In quel tempo, disse Gesù ai suoi discepoli: "Chi ama il padre o la madre più di me non è degno di me; chi ama il figlio o la figlia più di me non è degno di me; chi non prende la sua croce e non mi segue, non è degno di me. Chi avrà trovato la sua vita, la perderà: e chi avrà perduto la sua vita per causa mia, la troverà. Chi accoglie voi accoglie me, e chi accoglie me accoglie colui che mi ha mandate Chi accoglie un profeta come profeta, avrà la ricompensa del profeta, e chi accoglie un giusto come giusto, avrà. la ricompensa del giusto. E chi avrà dato anche solo un bicchiere di acqua fresca a uno di questi piccoli, perchè è mio discepolo, in verità io vi dico: non perderà la sua ricompensa".
Tre racconti, quasi riassuntivi, di tanti insegnamenti di Gesù. Cosi il brano evangelico di questa domenica. Si parla di accoglienza e di preferenza. Al centro sempre Lui il Salvatore Gesù. Di accoglienza parla la prima lettura (tratta dal secondo libro dei re) Eliseo, profeta di Dio, passa più volte nell'arco della sua missione e predicazione, presso una donna che volentieri e con le caratteristiche della civiltà orientale lo ospita al punto tale che "L'invito con insistenza a tavola. In seguito, tutte le volte che passava si fermava a mangiare da lei".

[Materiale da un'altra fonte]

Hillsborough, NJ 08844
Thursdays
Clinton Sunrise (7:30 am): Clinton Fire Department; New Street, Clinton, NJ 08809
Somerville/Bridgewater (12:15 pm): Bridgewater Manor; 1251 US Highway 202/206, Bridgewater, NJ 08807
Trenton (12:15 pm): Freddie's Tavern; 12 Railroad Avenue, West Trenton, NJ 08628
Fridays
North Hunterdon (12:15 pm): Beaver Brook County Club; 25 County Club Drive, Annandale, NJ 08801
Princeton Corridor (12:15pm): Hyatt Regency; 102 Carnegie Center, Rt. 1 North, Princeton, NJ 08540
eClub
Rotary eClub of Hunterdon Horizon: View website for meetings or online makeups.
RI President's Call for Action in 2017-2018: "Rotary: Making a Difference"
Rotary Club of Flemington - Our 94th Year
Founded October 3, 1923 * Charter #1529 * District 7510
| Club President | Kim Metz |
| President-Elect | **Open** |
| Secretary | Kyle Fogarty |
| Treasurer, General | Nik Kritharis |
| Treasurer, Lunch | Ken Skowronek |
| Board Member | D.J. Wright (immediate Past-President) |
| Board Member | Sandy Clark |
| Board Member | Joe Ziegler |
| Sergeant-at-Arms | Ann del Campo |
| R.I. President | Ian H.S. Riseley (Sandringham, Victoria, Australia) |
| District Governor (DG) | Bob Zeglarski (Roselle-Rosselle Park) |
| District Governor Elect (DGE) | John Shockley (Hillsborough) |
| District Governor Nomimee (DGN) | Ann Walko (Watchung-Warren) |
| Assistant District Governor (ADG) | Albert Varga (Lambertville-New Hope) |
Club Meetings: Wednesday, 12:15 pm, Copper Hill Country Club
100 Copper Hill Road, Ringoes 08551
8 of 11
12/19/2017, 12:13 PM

Sente qualcosa quella donna e invita il marito a preparare "Una piccola came¬ra al piano di sopra, in muratura, mettiamoci un letto, un tavolo, una sedia e una lampada, si che venendo da noi vi si possa ritirare". Recatosi egli un giorno là, si ritirò nella camera e si coricò.
Un grande gesto di ospitalità e di riconoscenza che viene ricambiato con il dono grande della maternità. Il dono di Dio attraverso la creatura. Un dono che non si ferma perchè, non solo contiene la vita ma anche perche significa nuova accoglienza. Accogliere e condividere quello che siamo e abbiamo con grande gratitudine.
Non è uno sforzo, non è un di più, non è mettersi in mostra, è l'accoglienza vera e sincera.
È la grande ricerca di Dio. Di quel Dio che si fa trovare ovunque e comunque. Di quel Dio che diventa nostro ospite, nostro vicino di casa, nostro Signore. Accogli Dio nella e con la grandezza del cuore.
Si, anche quando il cuore sembra spezzarsi e, i castelli umani, sono costretti a venir meno. Leggi il vangelo di questa domenica "Chi ama il padre e la madre più di me non è degno di me; chi ama il figlio o la figlia più di me non è degno di me; chi non prende la sua croce e non mi segue, non è degno di me..." È la verità di Dio che diventa trasparente e lucida, una ferita che non viene mai meno. Se è la corrente che viene a mancare non è il gestore che la toglie, siamo noi che con le nostre incertezze, incredulità o peggio ancora con la banale e limitata ricerca di noi stessi non ricerchiamo Colui che da luce sapiente, allarga il cuore perchè è la bontà di Dio.